Closed mrehder closed 4 years ago
Hi. Supporting multiple key references in arrayMergeById sounds like a useful feature. Unfortunately your short description really doesn't say much about how you think this idea should work. While it might look simple at the first glance, I covering all the corner cases of this feature seems complicated.
For example, how exactly would multiple idRefs behave? Is each object pointed to by idRef unique (making each object in the array possibly occupying more than one slot in the unique set)? Or is the set of all present idRef'd objects in unique? How to handle array elements that have one or more idRef'd object missing. How is ignoreId handled in the case of multiple idRefs per element?

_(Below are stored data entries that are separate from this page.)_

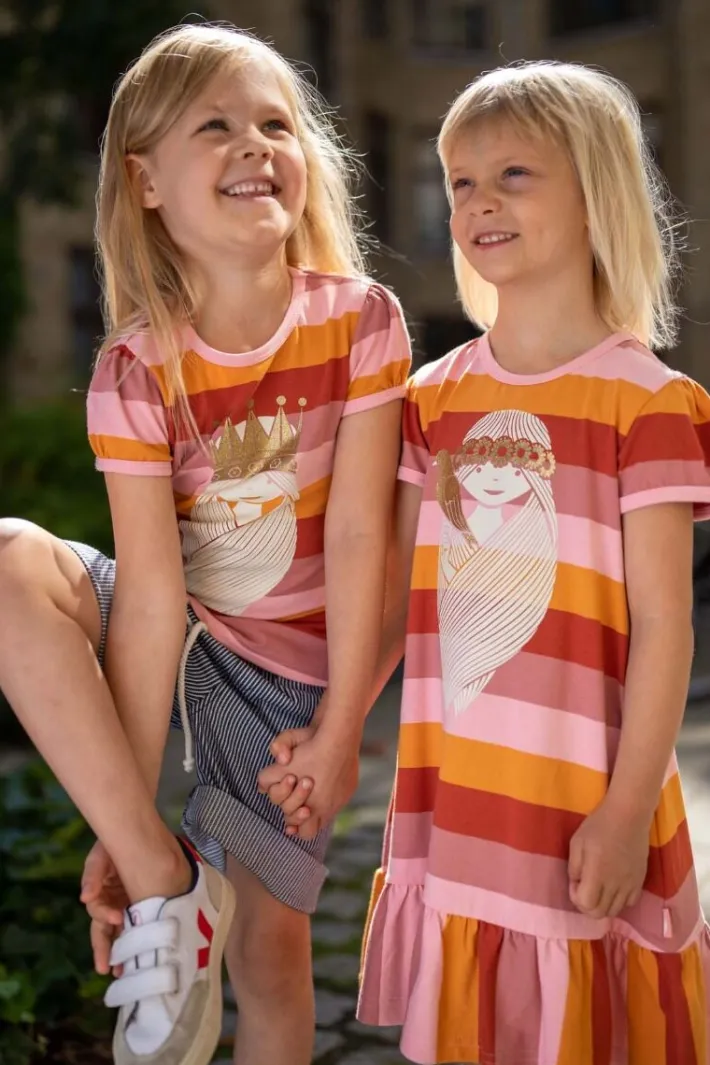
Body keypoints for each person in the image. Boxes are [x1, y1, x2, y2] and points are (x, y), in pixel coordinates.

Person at [0, 22, 410, 1065]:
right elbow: (147, 594)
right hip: (180, 624)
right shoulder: (136, 368)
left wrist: (341, 730)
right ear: (145, 181)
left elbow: (366, 536)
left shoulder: (360, 322)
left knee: (269, 957)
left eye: (274, 124)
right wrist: (128, 824)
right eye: (215, 126)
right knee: (5, 561)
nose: (252, 144)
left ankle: (175, 893)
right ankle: (162, 884)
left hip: (291, 681)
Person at [354, 61, 710, 1065]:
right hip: (459, 796)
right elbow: (398, 598)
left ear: (595, 194)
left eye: (513, 174)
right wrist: (337, 735)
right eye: (460, 181)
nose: (478, 202)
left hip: (584, 798)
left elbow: (665, 630)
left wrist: (626, 810)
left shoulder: (645, 404)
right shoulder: (430, 400)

it's the set of items forming a unique identification. A compound key. For example, an array of city theaters keyed by City and Theater names - both city and theater values are needed to identify a unique array entry. One could have defined a single key but then it wouldn't be easy to do searches/sorts by city etc. I think any entry missing the necessary keys is declared an exception, since without all keys there can't be proper matching.
I don't have a usecase for multiple ignoreIDs.
"idRefs" (plural) could be added to maintain BWC. It would have an array of ids as its value. The code then looks for a match to "idRef" or "within" the set for "idRefs"
support for multiple "keys" in an array seems to be missing. This is required for some use-cases where more than one property is used as the "key" of the array.